In that dejected century, the absolute space that inspired the hexameters of Lucretius, the absolute space that had been a liberation for Bruno was a labyrinth and an abyss for Pascal. He hated the universe and yearned to adore God, but God was less real to him than the hated universe. He lamented that the firmament did not speak; he compared our lives to the shipwrecked on a desert island. He felt the incessant weight of the physical world; he felt confusion, fear, and solitude; and he expressed it in other words: “Nature is an infinite sphere, the center of which is everywhere, the circumference nowhere.”
I do not know how accurate a description of Pascal this is; I do know that much of this description is fairly accurate when applied to me. I too yearn to adore God, but God is less real to me than the universe; I too consider our lives to be like those shipwrecked on a desert island; I too feel the incessant weight of the physical world, and respond with confusion, fear, and loneliness. I find myself alienated from that to which I declare allegiance, and I see this alienation—acknowledged or not—in all of us. A labyrinth and an abyss indeed.

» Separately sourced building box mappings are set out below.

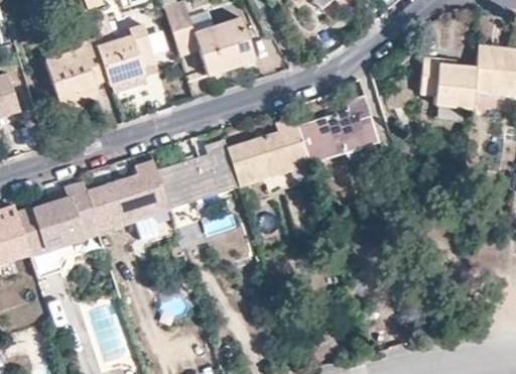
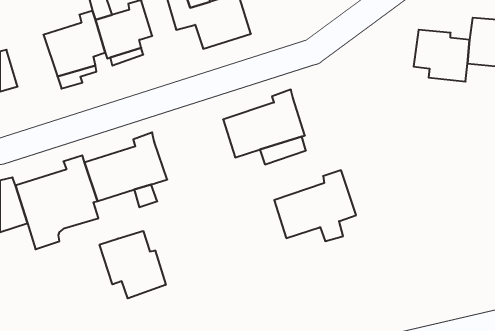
building: [297,94,380,165] -> [274,170,356,241]
building: [157,138,239,207] -> none
building: none -> [100,231,166,298]

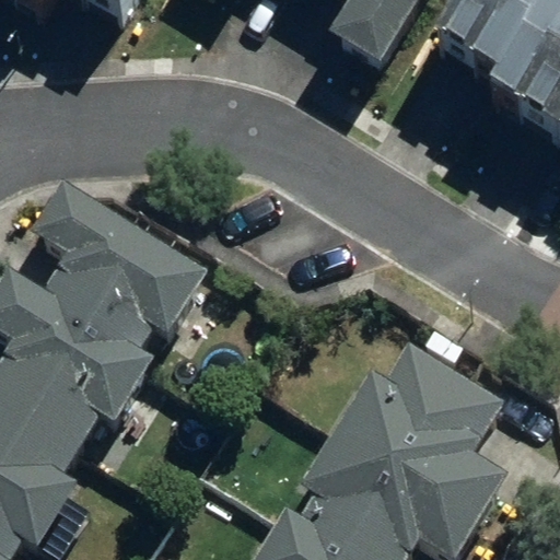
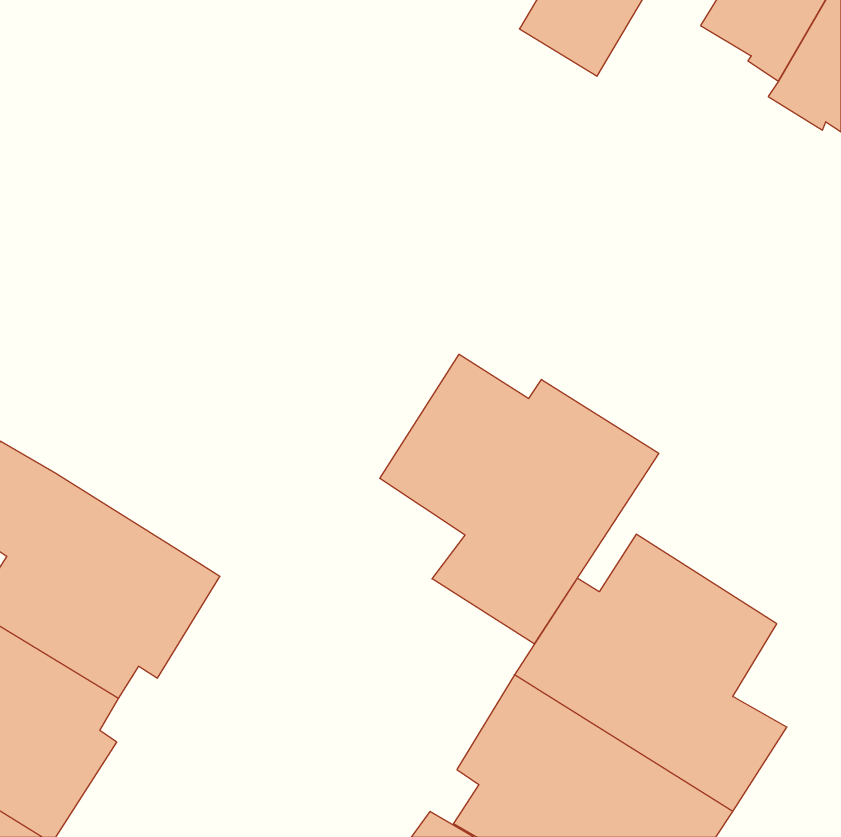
building: [24,197,196,365] -> none
building: none -> [380,354,659,644]

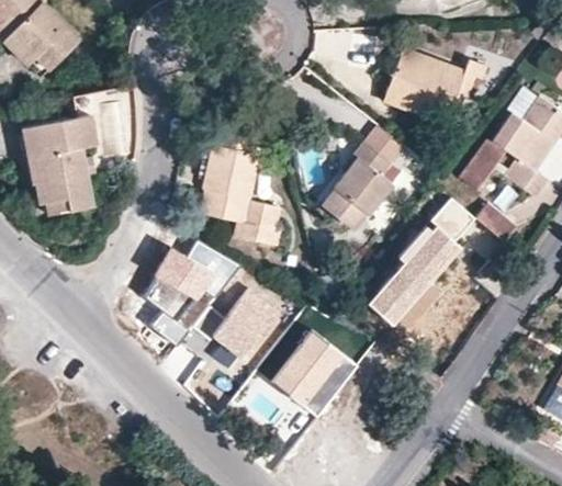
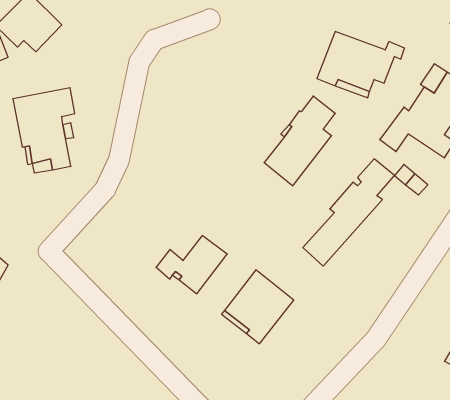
building: [202,131,281,247] -> none
building: [144,239,241,348] -> none

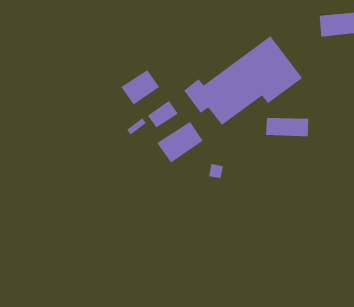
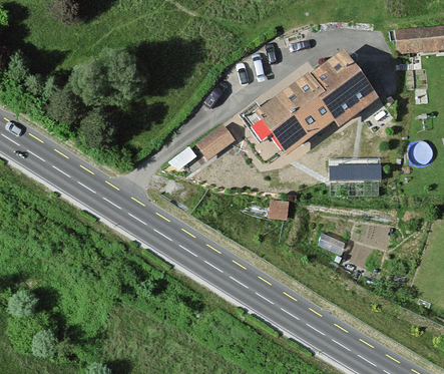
building: [120,69,160,106] -> none
building: [156,121,204,164] -> none

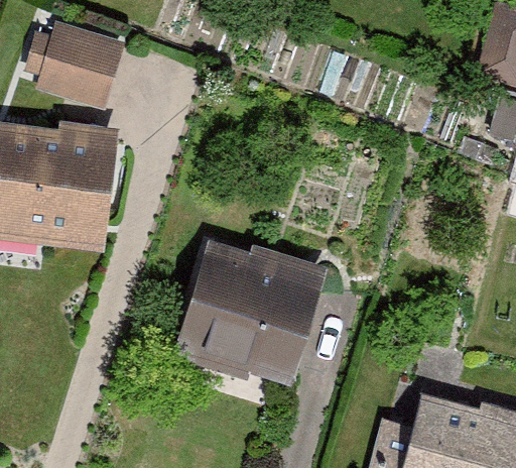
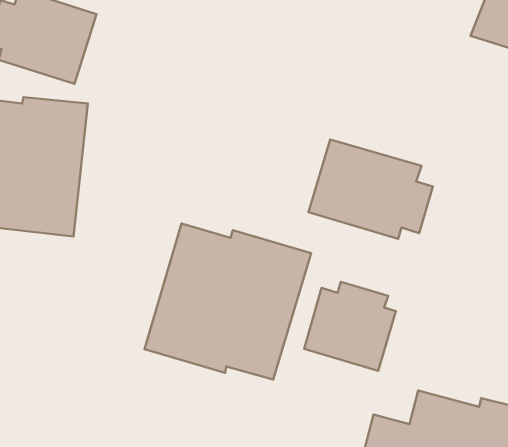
building: none -> [308,140,433,239]
building: none -> [304,282,396,371]

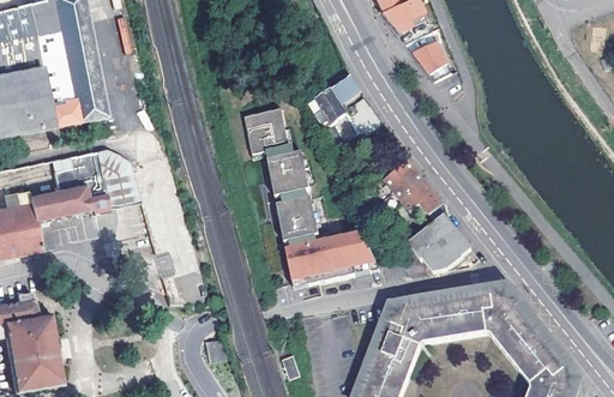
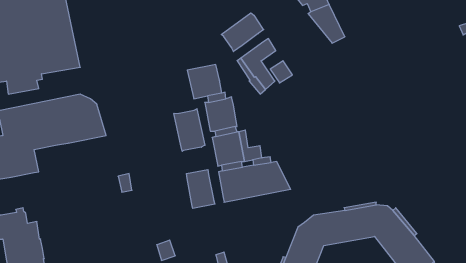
building: none -> [221,13,264,52]
building: [381,157,441,213] -> none
building: none -> [174,109,205,151]
building: [407,213,469,272] -> none
building: none -> [186,170,215,208]

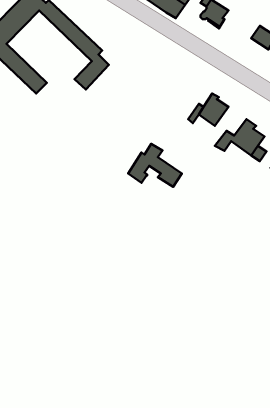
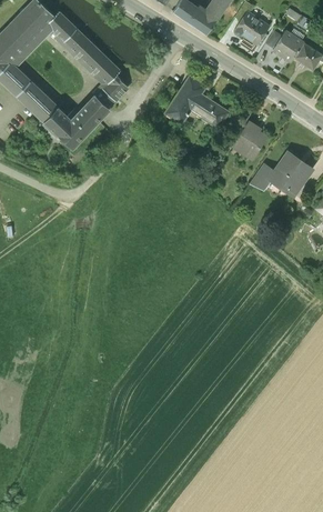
building: none -> [272,30,303,61]
building: none -> [43,104,101,148]
building: [128,144,182,187] -> [165,78,228,128]

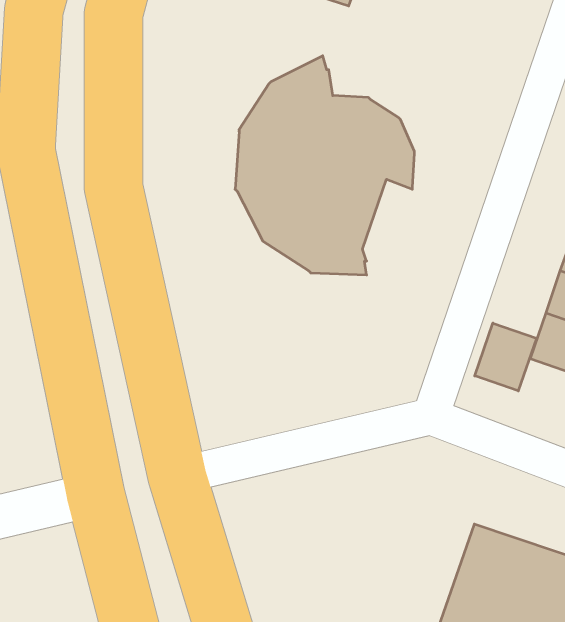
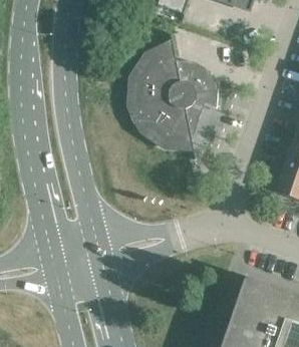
building: [475,323,536,391] -> none

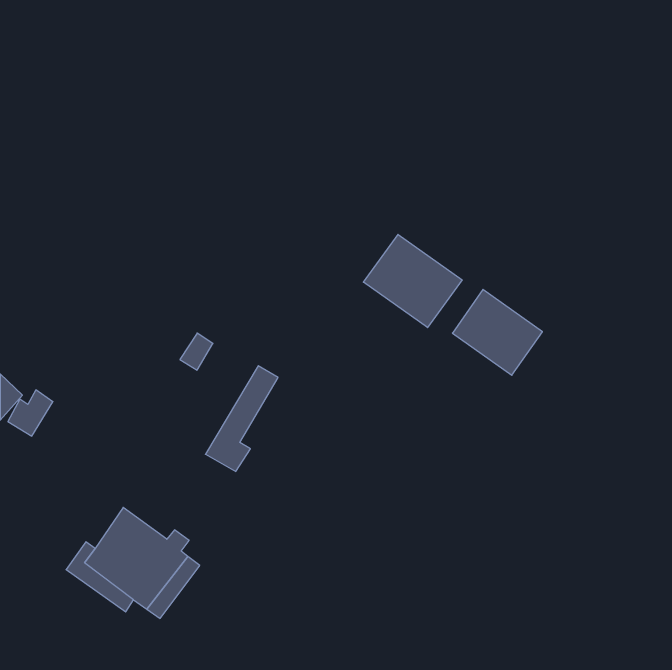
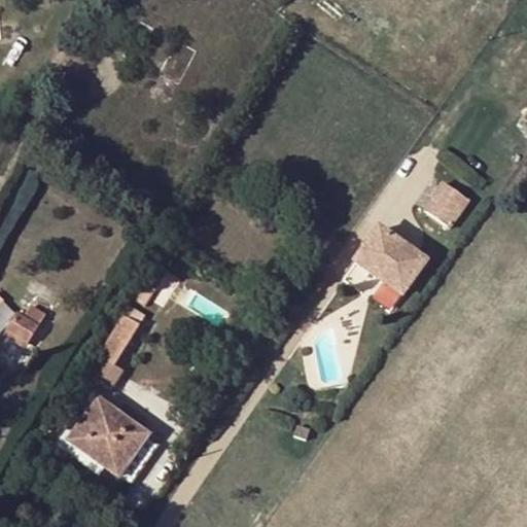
building: none -> [424,179,468,224]
building: [363,234,462,328] -> none
building: [205,366,278,471] -> [90,304,146,386]

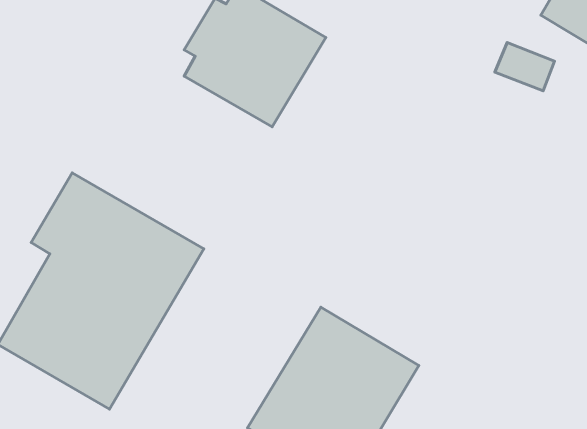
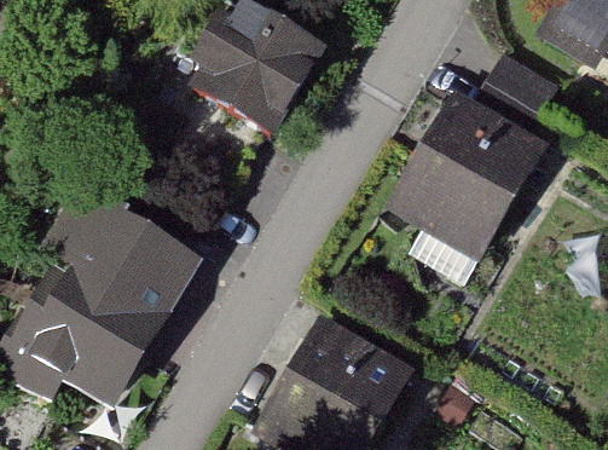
building: none -> [382,85,549,260]

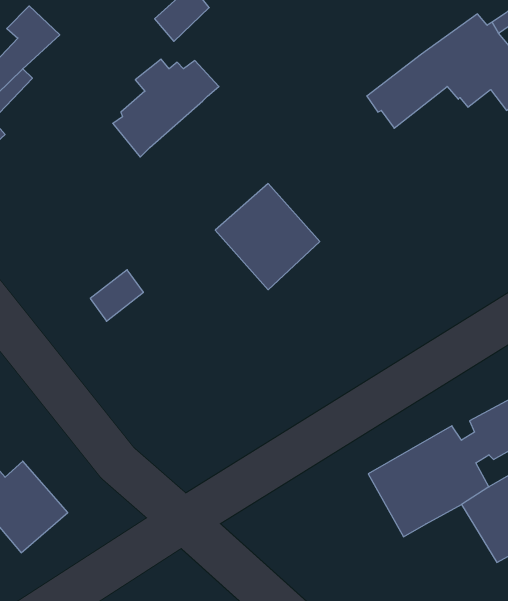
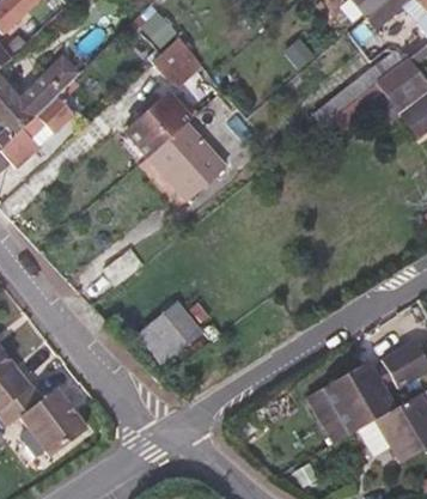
building: [215,184,320,290] -> [148,120,226,199]
building: none -> [135,294,205,364]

But there is one way in which this description is inaccurate: I do not hate the world and I do not lament the silence of the firmament. Oh, there are many things about the world which I find deserving of hatred: the world is filled with limitless suffering, more than I can imagine or bear, and my scant incomplete knowledge of this unremitting suffering sits like a hole in my chest. But I cannot bring myself to hate the world, and its speechlessness in particular I find lovely. I look at the mountains piled above Vancouver, distant and stony; I look at the hummingbird flitting about my feeder, dependent on the sugarwater my neighbours and I provide but thoroughly indifferent to us; I look at the toiling ants on the pavement and the silverfish swimming across my bathroom floor, incapable of even perceiving me; and I am enchanted by them. Their indifference to me is the twin of my incomprehension of them, my inability to imagine myself in their place. They are wholly other to me, and in this they free me from my suffocating self-concern. In this they also remind me of the distance of other people, people with whom I am tempted to exaggerate my empathy and affinity. And they also remind me of God, the distance and self-sufficiency and ineffability of God. I am not sure why, but these reminders calm my soul. I bask in their otherness and at least feel connected, in this way, to the otherness of God. God may feel distant, but at least God's distance is near to me. The firmament does not speak, and for that I love it.

This is my reminder to myself: I can try to cross the silence of the sky, but I shall never truly know it; I can try to read the silence and the speech of friends and strangers, but I shall never fully understand them; I can reach out into the absence I perceive God to be, but I will never totally plumb those depths. And yet my failure to succeed perfectly does not encourage a failure to try. There is a beauty in trying.


The sky does not speak, and I shall listen.